Content starts

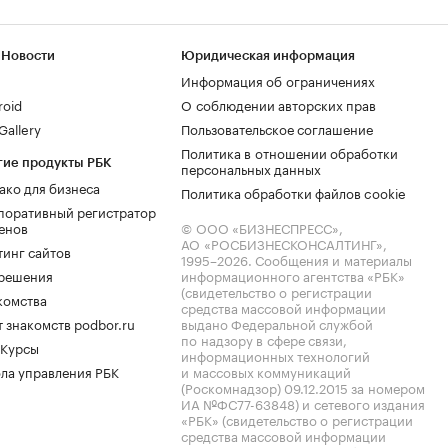
 Новости
Юридическая информация
Информация об ограничениях
roid
О соблюдении авторских прав
allery
Пользовательское соглашение
Политика в отношении обработки
гие продукты РБК
персональных данных
ако для бизнеса
Политика обработки файлов cookie
поративный регистратор
енов
© ООО «БИЗНЕСПРЕСС»,
АО «РОСБИЗНЕСКОНСАЛТИНГ»,
тинг сайтов
1995–2026
. Сообщения и материалы
.решения
информационного агентства «РБК»
(свидетельство о регистрации
комства
средства массовой информации
 знакомств podbor.ru
выдано Федеральной службой
по надзору в сфере связи,
 Курсы
информационных технологий
ла управления РБК
и массовых коммуникаций
(Роскомнадзор) 09.12.2015 за номером
ИА №ФС77-63848) и сетевого издания
«РБК» (свидетельство о регистрации
средства массовой информации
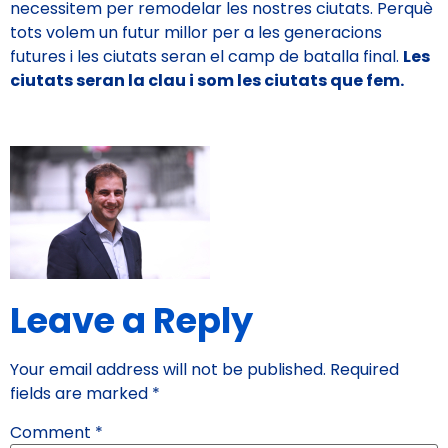
necessitem per remodelar les nostres ciutats. Perquè
tots volem un futur millor per a les generacions
futures i les ciutats seran el camp de batalla final.
Les
ciutats seran la clau i som les ciutats que fem.
Leave a Reply
Your email address will not be published.
Required
fields are marked
*
Comment
*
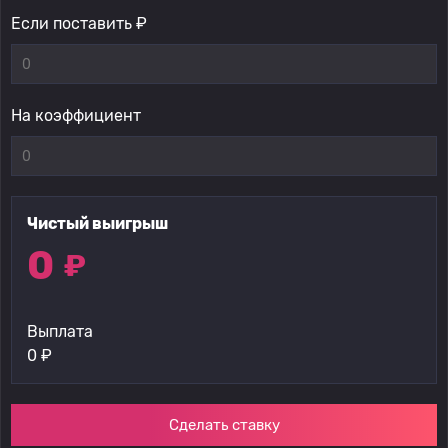
Если поставить ₽
На коэффициент
Чистый выигрыш
0
₽
Выплата
0
₽
Сделать ставку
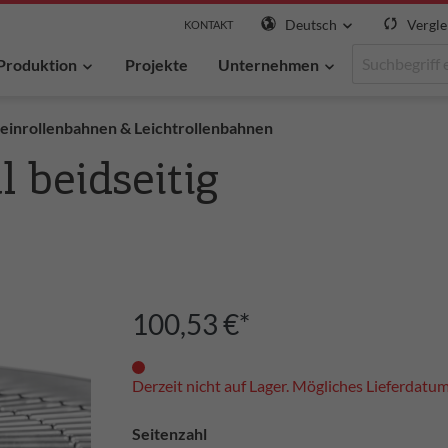
Deutsch
Vergle
KONTAKT
Produktion
Projekte
Unternehmen
einrollenbahnen & Leichtrollenbahnen
l beidseitig
100,53 €*
Derzeit nicht auf Lager. Mögliches Lieferdatu
Seitenzahl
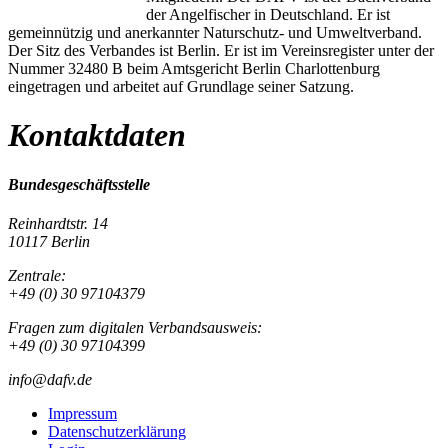
der Angelfischer in Deutschland. Er ist
gemeinnützig und anerkannter Naturschutz- und Umweltverband.
Der Sitz des Verbandes ist Berlin. Er ist im Vereinsregister unter der
Nummer 32480 B beim Amtsgericht Berlin Charlottenburg
eingetragen und arbeitet auf Grundlage seiner Satzung.
Kontaktdaten
Bundesgeschäftsstelle
Reinhardtstr. 14
10117 Berlin
Zentrale:
+49 (0) 30 97104379
Fragen zum digitalen Verbandsausweis:
+49 (0) 30 97104399
info@dafv.de
Impressum
Datenschutzerklärung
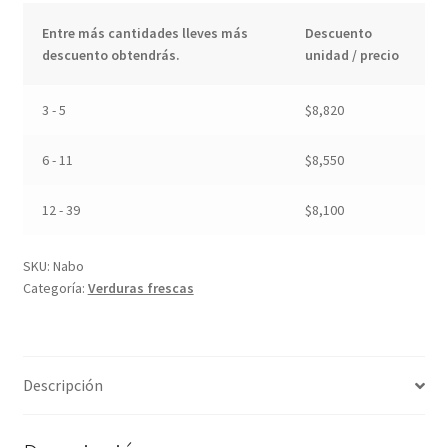
Entre más cantidades lleves más
Descuento
descuento obtendrás.
unidad / precio
3 - 5
$
8,820
6 - 11
$
8,550
12 - 39
$
8,100
SKU:
Nabo
Categoría:
Verduras frescas
Descripción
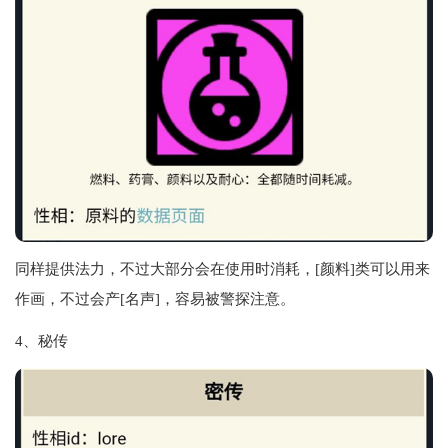
同样提供法力，不过大部分会在使用时消耗，[颜料]类可以用来
作画，不过会产[名声]，容易被警探注意。
4、秘传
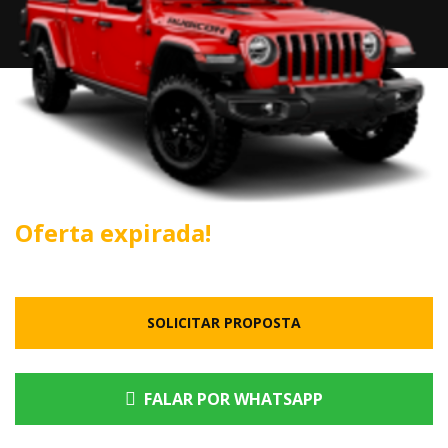
Oferta expirada!
SOLICITAR PROPOSTA
FALAR POR WHATSAPP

Content ends

WRITTEN TASK: Everything in the records above is to be copied exactly, except the pictures.

SOLUTION TO THE EXERCISE:
 Новости
Юридическая информация
Информация об ограничениях
roid
О соблюдении авторских прав
allery
Пользовательское соглашение
Политика в отношении обработки
гие продукты РБК
персональных данных
ако для бизнеса
Политика обработки файлов cookie
поративный регистратор
енов
© ООО «БИЗНЕСПРЕСС»,
АО «РОСБИЗНЕСКОНСАЛТИНГ»,
тинг сайтов
1995–2026
. Сообщения и материалы
.решения
информационного агентства «РБК»
(свидетельство о регистрации
комства
средства массовой информации
 знакомств podbor.ru
выдано Федеральной службой
по надзору в сфере связи,
 Курсы
информационных технологий
ла управления РБК
и массовых коммуникаций
(Роскомнадзор) 09.12.2015 за номером
ИА №ФС77-63848) и сетевого издания
«РБК» (свидетельство о регистрации
средства массовой информации
necessitem per remodelar les nostres ciutats. Perquè
tots volem un futur millor per a les generacions
futures i les ciutats seran el camp de batalla final.
Les
ciutats seran la clau i som les ciutats que fem.
Leave a Reply
Your email address will not be published.
Required
fields are marked
*
Comment
*
Если поставить ₽
На коэффициент
Чистый выигрыш
0
₽
Выплата
0
₽
Сделать ставку
Deutsch
Vergle
KONTAKT
Produktion
Projekte
Unternehmen
einrollenbahnen & Leichtrollenbahnen
l beidseitig
100,53 €*
Derzeit nicht auf Lager. Mögliches Lieferdatu
Seitenzahl
der Angelfischer in Deutschland. Er ist
gemeinnützig und anerkannter Naturschutz- und Umweltverband.
Der Sitz des Verbandes ist Berlin. Er ist im Vereinsregister unter der
Nummer 32480 B beim Amtsgericht Berlin Charlottenburg
eingetragen und arbeitet auf Grundlage seiner Satzung.
Kontaktdaten
Bundesgeschäftsstelle
Reinhardtstr. 14
10117 Berlin
Zentrale:
+49 (0) 30 97104379
Fragen zum digitalen Verbandsausweis:
+49 (0) 30 97104399
info@dafv.de
Impressum
Datenschutzerklärung
Entre más cantidades lleves más
Descuento
descuento obtendrás.
unidad / precio
3 - 5
$
8,820
6 - 11
$
8,550
12 - 39
$
8,100
SKU:
Nabo
Categoría:
Verduras frescas
Descripción
同样提供法力，不过大部分会在使用时消耗，[颜料]类可以用来
作画，不过会产[名声]，容易被警探注意。
4、秘传
Oferta expirada!
SOLICITAR PROPOSTA
FALAR POR WHATSAPP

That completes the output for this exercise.